Task details: Render the lines of text in the items below as a JSON list of strings, with one string per line and blank lines omitted, and leave the pictures out of the answer.

***** Data provided

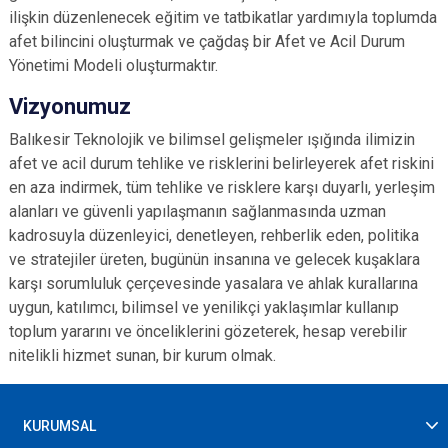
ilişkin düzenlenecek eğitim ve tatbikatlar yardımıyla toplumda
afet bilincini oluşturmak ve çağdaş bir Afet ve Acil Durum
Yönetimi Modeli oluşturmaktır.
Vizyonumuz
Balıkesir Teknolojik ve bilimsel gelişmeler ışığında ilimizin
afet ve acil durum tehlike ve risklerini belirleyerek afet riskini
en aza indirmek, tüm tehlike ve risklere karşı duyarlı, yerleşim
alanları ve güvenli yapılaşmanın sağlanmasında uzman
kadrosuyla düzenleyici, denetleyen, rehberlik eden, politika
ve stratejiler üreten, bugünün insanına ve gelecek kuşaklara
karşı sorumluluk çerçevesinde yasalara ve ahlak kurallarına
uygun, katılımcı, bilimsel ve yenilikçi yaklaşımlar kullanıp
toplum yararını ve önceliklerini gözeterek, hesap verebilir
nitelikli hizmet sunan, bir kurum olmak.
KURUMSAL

**********

Reply:
[
  "ilişkin düzenlenecek eğitim ve tatbikatlar yardımıyla toplumda",
  "afet bilincini oluşturmak ve çağdaş bir Afet ve Acil Durum",
  "Yönetimi Modeli oluşturmaktır.",
  "Vizyonumuz",
  "Balıkesir Teknolojik ve bilimsel gelişmeler ışığında ilimizin",
  "afet ve acil durum tehlike ve risklerini belirleyerek afet riskini",
  "en aza indirmek, tüm tehlike ve risklere karşı duyarlı, yerleşim",
  "alanları ve güvenli yapılaşmanın sağlanmasında uzman",
  "kadrosuyla düzenleyici, denetleyen, rehberlik eden, politika",
  "ve stratejiler üreten, bugünün insanına ve gelecek kuşaklara",
  "karşı sorumluluk çerçevesinde yasalara ve ahlak kurallarına",
  "uygun, katılımcı, bilimsel ve yenilikçi yaklaşımlar kullanıp",
  "toplum yararını ve önceliklerini gözeterek, hesap verebilir",
  "nitelikli hizmet sunan, bir kurum olmak.",
  "KURUMSAL"
]